Yesterday, one of the players of the Dwimmermount campaign and I headed downtown to a room above a restaurant to meet up with people we'd never met before to play some boardgames. Before I talk more about this, I should preface my comments here with the admission that, while I enjoy boardgames a great deal, my experience with those published over the last decade or so is quite minimal. I think the most recent games I've played are variations on Risk -- I love Risk -- and Blokus, along with games geared more toward children that I've played with my kids. So, in general, when I think "boardgame," I'm thinking of stuff like Monopoly or even Axis & Allies.
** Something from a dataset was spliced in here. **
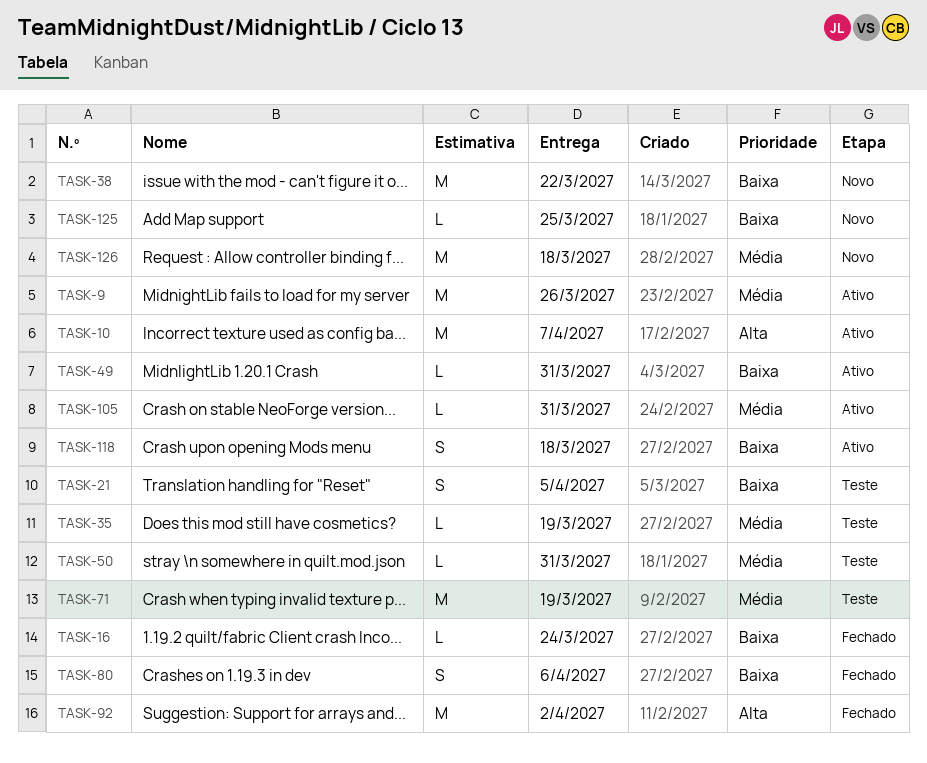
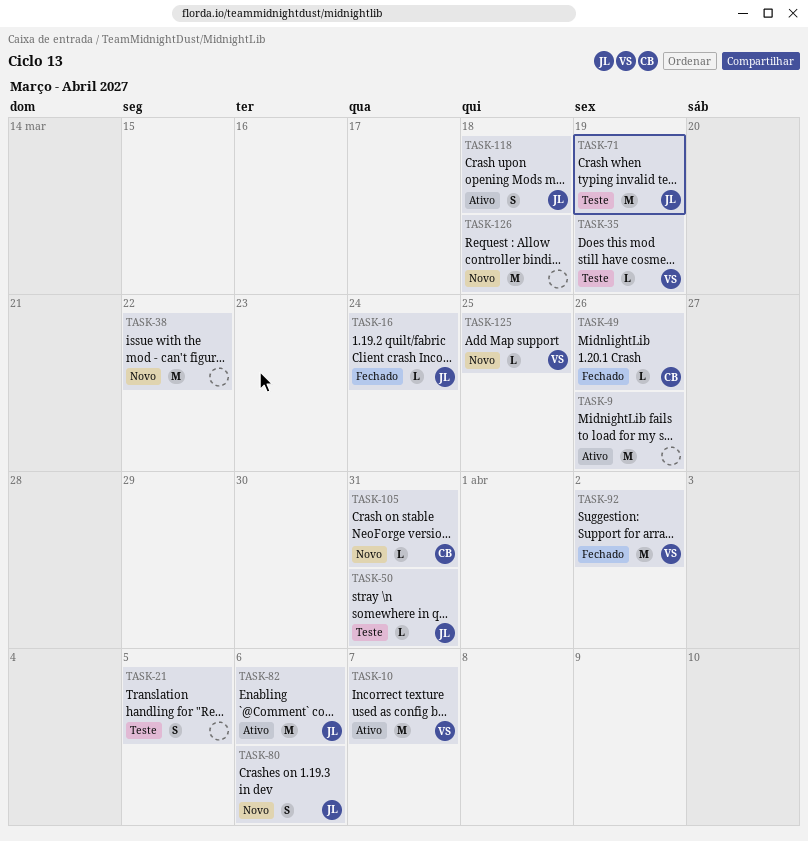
TASK-49, status: Ativo -> Fechado
TASK-49, due: Mar 31 -> Mar 26
TASK-80, status: Fechado -> Novo
TASK-82: none -> present
TASK-105, status: Ativo -> Novo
The meetup was organized by people I had prior experience with but with whom my friend got to know online. In the end, there were eight of us, counting myself, and we broke up into two groups of four. My group began the afternoon by playing Summoner Wars, which I'd (of course) never played before. It's a head-to-head fantasy combat game, consisting of teams of players who move cards on a tactical map to fight each other. Since only one of us had ever played before, we decided not to play it as a 2-versus-2 game but instead and 1-versus-1, with each side consisting of two players. My friend and I were on opposite sides; he played elves and I played orcs.
Because each faction in the game -- there are four in the basic game and many more available in expansions -- has certain advantages and disadvantages, one of the keys to winning is playing according to the style that most complements your faction's advantages. My partner and I didn't realize until too late that the orcs are all about getting up close and personal and smashing faces, so we, sadly, lost to the elves, but, despite our incompetence, we still held our own long enough to have some fun. I liked Summoner Wars a lot. My only beef with it is that it seems optimized for 1-versus-1 play. The more players added to each side, the longer the game would likely drag on, especially since players on the same side can share resources and resource exhaustion is what ultimately ends the end.
After that, we played 7 Wonders, which I'd also never played before. This game is, unsurprisingly, playable with up to seven players, but we had just four. Each player is given one of the wonders of the ancient world and his goal, over the course of three rounds (called "ages") is to accumulate enough resources and structures to not only build his wonder but also to achieve other goals that accrue him victory points. 7 Wonders isn't really a boardgame at all, since it has no board, only cards. At the beginning of each age, seven cards are distributed to each player, who selects one from his hand that he thinks will most aid him and then passes the remaining cards to a player on either his left or his right, depending on what age it is. This continues until all but one card is left in each hand and then various events, such as combat between players is resolved, the outcome of which determines victory point bonuses or penalties.
Though I found 7 Wonders fascinating in a way, it was also a very bloodless game. For the most part, the players are playing in parallel to one another rather than against one another. There's minimal actual interaction between players, with the passing of cards being the main way that players have any impact on how well or poorly their fellow players do. Even the combat is resolved passively, simply by comparing combat values against players seated on either side of you. Victory is ultimately decided by how many victory points a player accumulates over the course of the three ages of play. As a new player, this made it a lot harder to get a sense of what I was supposed to be doing in the game compared to Summoner Wars. I'd probably be willing to give 7 Wonders a shot again, but, even so, I think it's fair to say its design didn't really grab me.
Next, we broke up into slightly different groups to play another game. We attempted to play Race for the Galaxy, but soon discovered that the set we had was missing some vital cards, so we attempted a different game, 51st State, instead. 51st State is post-apocalyptic in its setting, with each of the players taking control of a faction attempting to rebuild a fallen USA in its own image. Like 7 Wonders, 51st State isn't a boardgame at all, but rather a card game, with limited interactivity between the players, who spend much of their time accumulating resources, manpower, and locales to use their bid for control. Of all the games I played, this was the one that most disappointed me, in part because I sort of expect a fair bit of bloody combat between players in anything that uses a post-apocalyptic setting. Instead, the game was mostly spent playing in parallel, working toward one's own goals.
Though the game playing continued after that point, my friend and I took our leave. Being old men with wives and families to return to, we had to make our back homeward. I had a good time and would gladly do it again, though, if I were to attend again, I'd be sure to bring along a game that had an actual board and where the players interacted with one another a lot more than most of the games I played yesterday. I don't know if this low-interactivity, parallel play stuff is standard in recent "boardgames" or not, but, if it is, I can't same I'm all that keen on it. Likewise, I missed rolling dice. Only Summoner Wars used dice for its play and dice -- or some other randomizer -- are an integral part of what makes playing a game fun for me. All the games I played yesterday involved plenty of strategy, but I craved a lot more conflict and chance.